Among the many elements that recruits cite as helping them rank our residency program in the Match is being able to hear from the residents themselves. For the last few years, interns and second- and third-year residents have drafted diaries describing what “A Day in the Life” looks like for them. Some go diary-style and give hour by hour updates on a dayshift in the MICU, others take the time to explain how the “Y-week” works in our “4+1” schedule. These snapshots give an authentic voice to the experience of training in our department, painting a specific picture. Their details like the warm and encouraging faculty members or the relief of being able to hand over their pager for an hour during noon conference may not be the one deciding factor for a potential recruit, but these vignettes form a tapestry that helps them see what life at Iowa is like. If they can picture it and if they like what they see when they do, they can commit to it.

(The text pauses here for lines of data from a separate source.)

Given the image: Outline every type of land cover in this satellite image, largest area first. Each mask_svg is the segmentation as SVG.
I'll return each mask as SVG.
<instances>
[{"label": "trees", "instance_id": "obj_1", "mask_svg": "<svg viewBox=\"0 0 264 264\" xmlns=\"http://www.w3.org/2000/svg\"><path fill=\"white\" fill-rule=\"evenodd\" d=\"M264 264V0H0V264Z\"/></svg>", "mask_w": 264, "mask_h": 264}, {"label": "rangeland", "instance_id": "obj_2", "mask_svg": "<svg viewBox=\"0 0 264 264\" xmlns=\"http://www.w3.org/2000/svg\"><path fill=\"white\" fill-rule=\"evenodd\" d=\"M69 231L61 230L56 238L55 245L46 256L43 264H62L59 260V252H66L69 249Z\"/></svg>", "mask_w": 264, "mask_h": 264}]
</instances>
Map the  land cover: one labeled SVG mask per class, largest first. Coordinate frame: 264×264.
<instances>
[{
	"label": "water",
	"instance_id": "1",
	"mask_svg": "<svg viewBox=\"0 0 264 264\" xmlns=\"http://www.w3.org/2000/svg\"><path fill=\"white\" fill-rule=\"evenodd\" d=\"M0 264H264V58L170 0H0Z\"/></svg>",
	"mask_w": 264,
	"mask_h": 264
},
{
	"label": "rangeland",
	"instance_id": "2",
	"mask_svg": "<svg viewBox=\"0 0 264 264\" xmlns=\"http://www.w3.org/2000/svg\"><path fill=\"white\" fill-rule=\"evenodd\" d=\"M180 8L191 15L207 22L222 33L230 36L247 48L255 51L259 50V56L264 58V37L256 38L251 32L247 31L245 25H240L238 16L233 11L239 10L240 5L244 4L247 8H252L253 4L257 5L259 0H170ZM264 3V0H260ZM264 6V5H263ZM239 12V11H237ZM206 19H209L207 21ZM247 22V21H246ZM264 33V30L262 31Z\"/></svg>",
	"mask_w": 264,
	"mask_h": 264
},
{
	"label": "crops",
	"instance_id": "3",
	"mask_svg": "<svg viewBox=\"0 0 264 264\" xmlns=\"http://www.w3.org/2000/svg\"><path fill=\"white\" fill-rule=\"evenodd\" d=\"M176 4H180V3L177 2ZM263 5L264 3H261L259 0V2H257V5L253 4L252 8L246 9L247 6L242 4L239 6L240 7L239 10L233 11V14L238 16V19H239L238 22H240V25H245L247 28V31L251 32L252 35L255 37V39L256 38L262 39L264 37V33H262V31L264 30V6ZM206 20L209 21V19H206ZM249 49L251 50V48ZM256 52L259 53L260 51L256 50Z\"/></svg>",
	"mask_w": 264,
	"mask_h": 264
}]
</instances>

It is no secret that the challenge of virtual recruitment during a pandemic requires more reliance on digital elements like those resident diaries. If we are unable to sit face to face with them in our conference rooms and offices or they cannot tour the halls and work spaces of our hospitals and clinics, how we come across through video conferencing and how we engage on social media become critically important. One look at our current intern class, though, and it is clear that last year’s virtual recruitment was a complete success. I know the Education Leadership team and our stellar Chief Residents have not tinkered too much with last year’s formula. The schedule, the lineup of interviewers, the extra effort to connect a candidate with a particular interest to a faculty member working in that subspecialty—it’s all a well-oiled machine at this point and I am certain that by March 2022 our department will be just as celebratory as we were in March 2021.
If there is one secret we risk revealing here, it is the benefits of those “breaks.” Recruits can turn off their camera and mic, they can use the restroom, but they can also hang out in a breakout room and chat with a couple of our members as well as each other. It is here that they see the strengths of Iowa up close. They learn about our commitment to diversity, not because it is a line in an overview but because it is threaded through everything we do. They learn about our commitment to individualizing a training program that aligns with their professional and personal career aspirations. They learn about our camaraderie because they can see it, the same familiarity and friendly closeness between an APD and a PGY-2 as between two interns. Recruits hear first-hand from current residents just how supported they feel both by our faculty, by program leadership, and most important, by each other. Authentic happiness cannot be faked, even through a screen; when recruits see that, they know, even just after part of a day, that Iowa could easily be someplace to call home.
Education weaves through everything we do. Potential recruits see it and want to be a part of it. APD Dr. Katie Harris recently reported that the CCOM Internal Medicine Interest Group, for which she and Dr. Manish Suneja are faculty co-leads, currently has more than 50 members. She says 36 of our medical students intend to apply to categorical positions in internal medicine. Last year it was 20. I will just let that statistic speak for itself. Clearly, we are doing something—a lot of things!—exactly right.